Depois de quase quatro décadas dedicadas ao Municipal, a bailarina Cecília Kerche ganha e-book ao anunciar sua aposentadoria
Por SECEC-RJ em 06/10/2021
– Como a senhora recebe essa homenagem com a publicação do e-book “Uma bailarina made in Brazil”?
– Foi uma surpresa. Até porque nós não temos no país esse hábito de se preservar a memória. Tanto que o Theatro Municipal realizou já diversos espetáculos memoráveis e recebeu grandes estrelas, mas não houve filmagem desses eventos. Até das minhas atuações há pouco registro e só tenho conhecimento de gravações que não foram oficiais. Pelo menos, pelo e-book será possível, principalmente os mais jovens, verem o que as outras gerações assistiram presencialmente, através das fotos e dos textos. Haverá nesta quarta-feira uma live que participarei. [Pode ser acompanhada a partir de 06/10, às 19h, no canal do YouTube do Theatro Municipal pelo link ou pelo Facebook no link]. Foram 37 anos de uma carreira limpa, de amor à arte e de devoção a um teatro. O Theatro Municipal me fez mudar para o Rio, mudou o curso da minha, pois tudo o que eu queria era ser a primeira bailarina dessa casa.
– E qual era o significado do Municipal para uma jovem bailarina vinda do Interior?
– Era o meu maior sonho desde a adolescência pertencer ao Theatro Municipal do Rio. É o mesmo que uma criança que começa a estudar balé em Moscou e sonha em pertencer ao Bolshoi. Foi o resultado de muito empenho próprio de anos, do apoio da minha família e depois do meu marido [professor Pedro Kraszczuk], que conheci aos 13 anos. Fiz o concurso em 1981 e no ano seguinte comecei no Corpo de Baile. Me determinei para isso e para depois vir a ser a primeira bailarina dessa que era a única companhia clássica do país.
– Como se deu o início de sua carreira internacional?
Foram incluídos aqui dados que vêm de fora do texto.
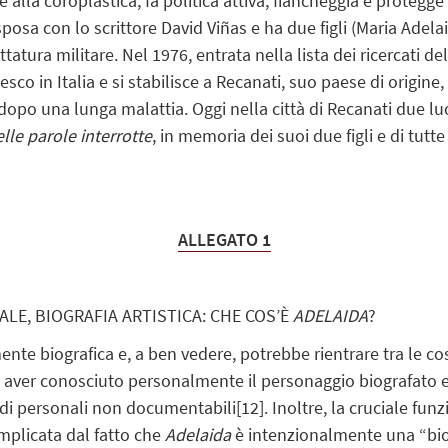
re alla coroplastica, fa politica attiva, fiancheggia e protegge 
i sposa con lo scrittore David Viñas e ha due figli (Maria Adel
tatura militare. Nel 1976, entrata nella lista dei ricercati de
co in Italia e si stabilisce a Recanati, suo paese di origine
dopo una lunga malattia. Oggi nella città di Recanati due luo
lle parole interrotte
, in memoria dei suoi due figli e di tutte
ALLEGATO 1
ALE, BIOGRAFIA ARTISTICA: CHE COS’È
ADELAIDA
?
e biografica e, a ben vedere, potrebbe rientrare tra le cos
 di aver conosciuto personalmente il personaggio biografato 
ordi personali non documentabili
[12]
. Inoltre, la cruciale fun
mplicata dal fatto che
Adelaida
è intenzionalmente una “biogra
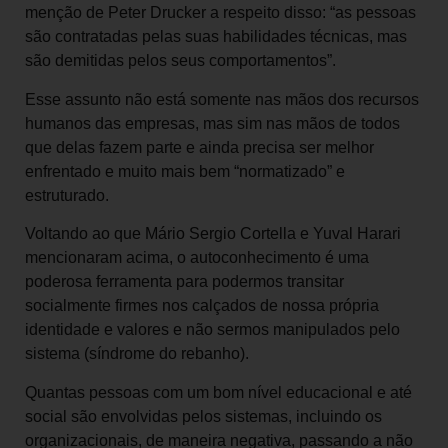
menção de Peter Drucker a respeito disso: “as pessoas
são contratadas pelas suas habilidades técnicas, mas
são demitidas pelos seus comportamentos”.
Esse assunto não está somente nas mãos dos recursos
humanos das empresas, mas sim nas mãos de todos
que delas fazem parte e ainda precisa ser melhor
enfrentado e muito mais bem “normatizado” e
estruturado.
Voltando ao que Mário Sergio Cortella e Yuval Harari
mencionaram acima, o autoconhecimento é uma
poderosa ferramenta para podermos transitar
socialmente firmes nos calçados de nossa própria
identidade e valores e não sermos manipulados pelo
sistema (síndrome do rebanho).
Quantas pessoas com um bom nível educacional e até
social são envolvidas pelos sistemas, incluindo os
organizacionais, de maneira negativa, passando a não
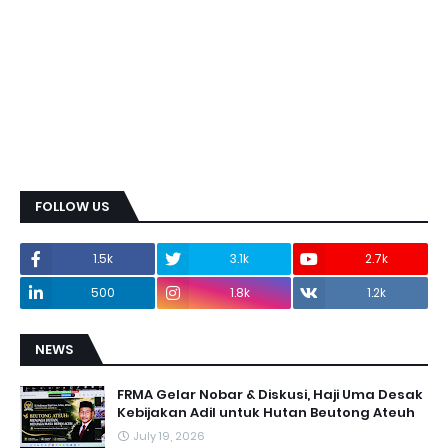
FOLLOW US
1.5k
3.1k
2.7k
500
1.8k
1.2k
NEWS
FRMA Gelar Nobar & Diskusi, Haji Uma Desak
Kebijakan Adil untuk Hutan Beutong Ateuh
July 19, 2026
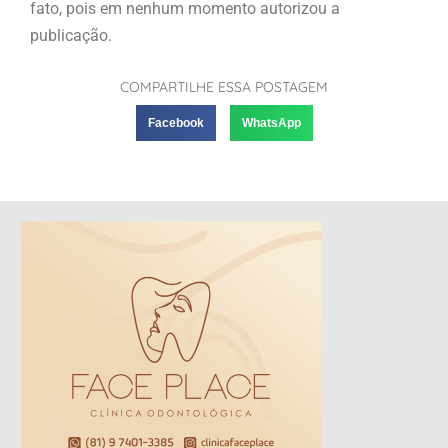
fato, pois em nenhum momento autorizou a
publicação.
COMPARTILHE ESSA POSTAGEM
Facebook
WhatsApp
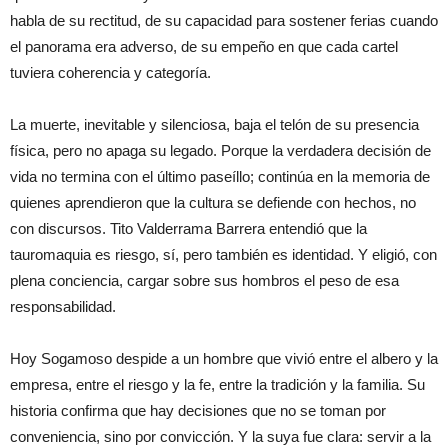
habla de su rectitud, de su capacidad para sostener ferias cuando
el panorama era adverso, de su empeño en que cada cartel
tuviera coherencia y categoría.
La muerte, inevitable y silenciosa, baja el telón de su presencia
física, pero no apaga su legado. Porque la verdadera decisión de
vida no termina con el último paseíllo; continúa en la memoria de
quienes aprendieron que la cultura se defiende con hechos, no
con discursos. Tito Valderrama Barrera entendió que la
tauromaquia es riesgo, sí, pero también es identidad. Y eligió, con
plena conciencia, cargar sobre sus hombros el peso de esa
responsabilidad.
Hoy Sogamoso despide a un hombre que vivió entre el albero y la
empresa, entre el riesgo y la fe, entre la tradición y la familia. Su
historia confirma que hay decisiones que no se toman por
conveniencia, sino por convicción. Y la suya fue clara: servir a la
– Ocorreu através da Natalia Makorova que veio ao Brasil para montar um balé e ficou apaixonada quando me viu dançar e me convidou para participar de um documentário sobre a vida dela. Segundo ela, eu era a pura bailarina clássica. Foi como estender o tapete vermelho para o Oscar. Eu admirava demais o trabalho dela e sua forma de interpretar e de dançar muito próprios. Depois ocorreram diversos convites internacionais, a começar pelo “La Bayadère”, no Teatro Colón de Buenos Aires, no início dos anos 1990.
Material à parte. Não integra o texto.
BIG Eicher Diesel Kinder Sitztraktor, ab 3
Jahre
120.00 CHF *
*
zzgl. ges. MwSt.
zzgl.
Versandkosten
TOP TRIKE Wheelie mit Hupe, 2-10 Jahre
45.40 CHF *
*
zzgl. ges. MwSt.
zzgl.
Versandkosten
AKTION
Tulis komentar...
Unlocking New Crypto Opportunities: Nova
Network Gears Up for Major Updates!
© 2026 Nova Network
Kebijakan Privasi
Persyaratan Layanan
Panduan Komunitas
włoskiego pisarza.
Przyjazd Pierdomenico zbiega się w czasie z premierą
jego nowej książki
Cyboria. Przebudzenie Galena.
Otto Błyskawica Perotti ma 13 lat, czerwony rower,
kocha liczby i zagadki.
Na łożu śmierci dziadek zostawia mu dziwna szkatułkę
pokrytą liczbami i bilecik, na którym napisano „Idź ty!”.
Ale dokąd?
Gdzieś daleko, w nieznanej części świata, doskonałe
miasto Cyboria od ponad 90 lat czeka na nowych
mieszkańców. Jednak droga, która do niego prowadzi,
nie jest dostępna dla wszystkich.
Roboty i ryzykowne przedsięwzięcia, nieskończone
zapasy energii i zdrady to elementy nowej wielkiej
– Tendo pisado nos palcos mais importantes do mundo em quatro continentes, não surgiu uma tentação de ingressar numa companhia internacional?
– Pertenci ao Theatro Municipal numa época em que era efervescente. Tinham óperas e balés extraordinários, riquíssimos em suas produções. Não sentia falta de sair do meu país. Sentia falta do contato com outros bailarinos e de buscar novas experiências do exterior, mas não para ficar. Dancei ao lado dos bailarinos mais renomados e icônicos do balé clássico. Fui muito feliz na minha carreira.
– De todo o repertório do balé clássico, há algum que lamente por não ter dançado?
– Uma bailarina é sempre inquieta e tem vontade de fazer coisas diferentes, mas o que realmente me fez falta foi não ter dançado “A Dama das Camélias”. Cheguei a conversar com o Neumeier [coreógrafo John Neumeier] sobre essa possibilidade, mas ele já não saía da Europa e não foi para frente. Por esse motivo tenho essa frustração e não estou completa como artista.
– No entanto, a senhora dançou quase todo o repertório clássico. O balé “Giselle” ainda é seu favorito?
– Sim. Foi o primeiro que dancei completo. Foi na minha formatura e ao lado do meu marido. Depois o dancei na Rússia, na Inglaterra e fiz vários papéis diferentes desse balé. Até hoje a música dele não me sai da cabeça.
– A senhora está se aposentando do Theatro Municipal e qual é a sensação de estar encerrando esse vínculo?
– Estou me aposentando como funcionária pública do Estado do Rio, mas já me despedi dos palcos em 2016 e depois só dancei papéis pequenos. Desde os 30 anos eu dou aulas, palestras, sempre fiz parte de comissões de júri e dei consultoria. Meus planos para o futuro são trabalhar para passar às outras gerações o que aprendi. Enquanto restar esse encanto pela dança, vou me dedicar a ela.
– E o que aconselharia aos jovens bailarinos que estão começando?
– Eu aconselho a ter persistência, tenacidade, disciplina. Tudo depende de ser vocacionado para a dança e ter dedicação. Não é para pensar em status, em agradar a família. É para seguir um objetivo profissional e de carreira.